## Task objective
Can you turn the paragraph of the air pollution article below that begins "Researchers visited the patients" into a short bulleted list that keeps its main facts?

## Quoted passage
========

Air pollution can hinder heart’s electrical functioning

Source: American Heart Association
Published Sep. 15, 2008

Microscopic particles in polluted air can adversely affect the heart’s ability to conduct electrical signals in people with serious coronary artery disease, researchers reported in Circulation: Journal of the American Heart Association.

In a recent study of 48 Boston-area patients, all of whom had coronary artery disease, 24-hour Holter monitors were used to examine electrocardiograms for the conductivity change called an ST-segment depression, which may indicate inadequate blood flow to the heart or inflamed heart muscle.

The average 24-hour levels for all pollutants included in the analysis were below accepted or proposed National Air Quality Standard thresholds, meaning patients were breathing air considered healthy.

“We found that an elevation in fine particles, from non-traffic as well as traffic sources, and black carbon, a marker for traffic, predicted ST-segment depression,” said Diane R. Gold, M.D., M.P.H., the study’s senior author and an associate professor of medicine and environmental health at Harvard University in Boston, Mass. “Effects were greatest within the first month after hospitalization, and for patients who were hospitalized for a heart attack or had diabetes.”

Previous studies have documented that exposure to road traffic can trigger heart attacks, and that particulate air pollution increases the risk for cardiac death or heart attack.

“When coal sales were banned in Dublin, Ireland, and black smoke concentrations declined by 70 percent within the next 72 months, cardiovascular deaths fell by 10 percent,” said Gold, citing a study published in 2002.

The ST-segment changes Gold observed were not associated with symptoms in these patients, all of whom had experienced in-hospital procedures to examine or open up their coronary arteries.

Nevertheless, the findings expand the evidence that air pollution can affect heart health, either through inflaming the heart muscle or through reducing blood flow to the heart. It suggests the need for greater vigilance by physicians and heart patients in the weeks after discharge from the hospital, researchers said.

The American Heart Association and the American College of Cardiology recommend that some heart patients, particularly those who have had a heart attack, delay driving for two to three weeks after leaving the hospital and avoid driving in heavy traffic because of the stress it creates.

“Our study provides additional rationale to avoid or reduce heavy traffic exposure after discharge, even for those without a heart attack, since traffic exposure involves pollution exposure as well as stress,” she said.

The study’s 48 participants had been hospitalized for either a heart attack, unstable angina or worsening symptoms of stable coronary artery disease. Their median age was 57 years, 81 percent were male, 40 percent had suffered a heart attack and 25 percent had diabetes.

Researchers visited the patients two to four weeks after their discharge, and then three more times at approximately three-month intervals. At each visit, a portable electrocardiograph called a Holter monitor recorded the patients’ heart activity for 24 hours. All participants were monitored on the first visit, and 35 had monitoring on more than one visit. Researchers averaged monitor readings over each half-hour, providing 5,979 half-hour observations. They then examined the relation of these ECG measurements with levels of several pollutants, including black carbon, produced by the incomplete combustion of fossil fuels, and particulate matter (PM2.5) of less than 2.5 micrometers (about 1/10,000th of an inch) in diameter.

========

## Available data
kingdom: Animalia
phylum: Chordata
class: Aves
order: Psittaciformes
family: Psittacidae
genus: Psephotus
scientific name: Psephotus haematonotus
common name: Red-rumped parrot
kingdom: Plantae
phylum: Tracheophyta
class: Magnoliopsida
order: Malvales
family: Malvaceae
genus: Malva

========

## Output for this task
- Researchers visited patients two to four weeks after discharge, then three more times at about three-month intervals.
- At each visit, a Holter monitor recorded heart activity for 24 hours.
- All participants were monitored at the first visit, and 35 at more than one visit.
- Readings were averaged over each half-hour, giving 5,979 observations.
- These ECG measurements were compared with levels of several pollutants. These included black carbon, from incomplete fossil-fuel combustion, and PM2.5, particles under 2.5 micrometers (about 1/10,000th of an inch).